Copy out exactly the stretch of the listing below that begins at the line containing "(semi-automatic segmentation, software-assisted" and ends at the line containing "- T12 vertebra: bounding", and copy nothing outside it.

> Source material
- Opening Delimiter -
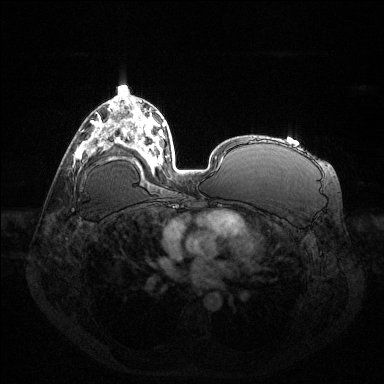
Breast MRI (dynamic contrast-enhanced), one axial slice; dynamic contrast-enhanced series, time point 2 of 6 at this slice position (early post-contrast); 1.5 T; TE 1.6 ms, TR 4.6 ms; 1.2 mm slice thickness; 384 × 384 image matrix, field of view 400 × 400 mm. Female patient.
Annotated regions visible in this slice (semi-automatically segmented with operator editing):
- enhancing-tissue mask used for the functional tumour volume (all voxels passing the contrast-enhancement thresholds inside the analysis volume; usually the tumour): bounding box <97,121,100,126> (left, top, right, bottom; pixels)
- Closing Delimiter -
- Opening Delimiter -
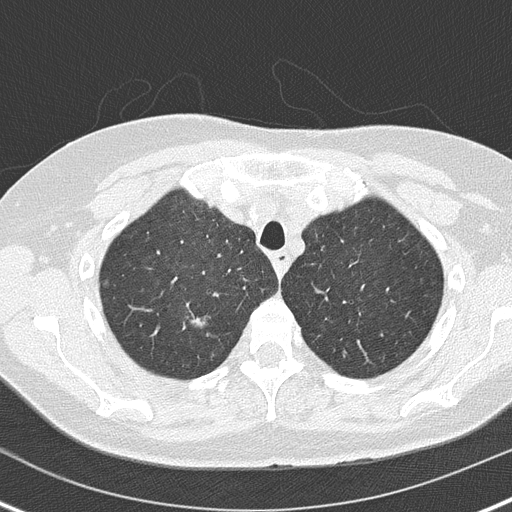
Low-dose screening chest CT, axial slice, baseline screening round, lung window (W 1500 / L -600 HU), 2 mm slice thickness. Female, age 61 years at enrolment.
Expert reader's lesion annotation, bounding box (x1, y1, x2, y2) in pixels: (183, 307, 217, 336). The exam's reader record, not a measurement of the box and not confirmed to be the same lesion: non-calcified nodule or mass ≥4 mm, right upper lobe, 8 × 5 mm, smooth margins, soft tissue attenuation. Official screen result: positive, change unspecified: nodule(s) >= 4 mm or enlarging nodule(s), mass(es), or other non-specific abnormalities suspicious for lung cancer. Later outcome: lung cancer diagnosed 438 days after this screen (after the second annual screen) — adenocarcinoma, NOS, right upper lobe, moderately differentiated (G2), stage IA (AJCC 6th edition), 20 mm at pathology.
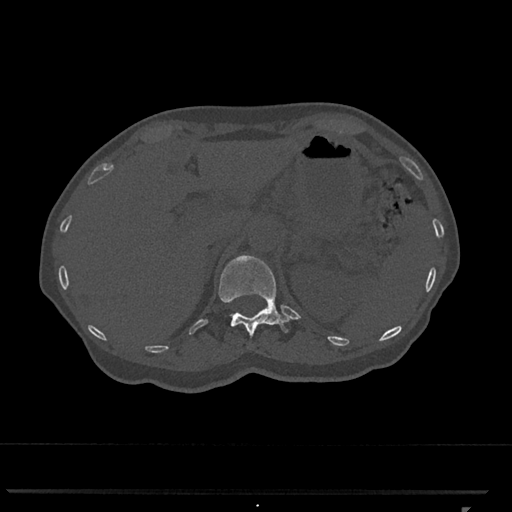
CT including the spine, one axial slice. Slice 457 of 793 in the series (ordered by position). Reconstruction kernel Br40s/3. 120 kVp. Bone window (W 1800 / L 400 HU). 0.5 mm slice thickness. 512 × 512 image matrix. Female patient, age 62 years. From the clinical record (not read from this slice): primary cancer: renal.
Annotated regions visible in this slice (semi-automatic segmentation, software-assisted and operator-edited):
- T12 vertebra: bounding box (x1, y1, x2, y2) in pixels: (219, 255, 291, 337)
- Closing Delimiter -
> The completed task
Annotated regions visible in this slice (semi-automatic segmentation, software-assisted and operator-edited):
- T12 vertebra: bounding box (x1, y1, x2, y2) in pixels: (219, 255, 291, 337)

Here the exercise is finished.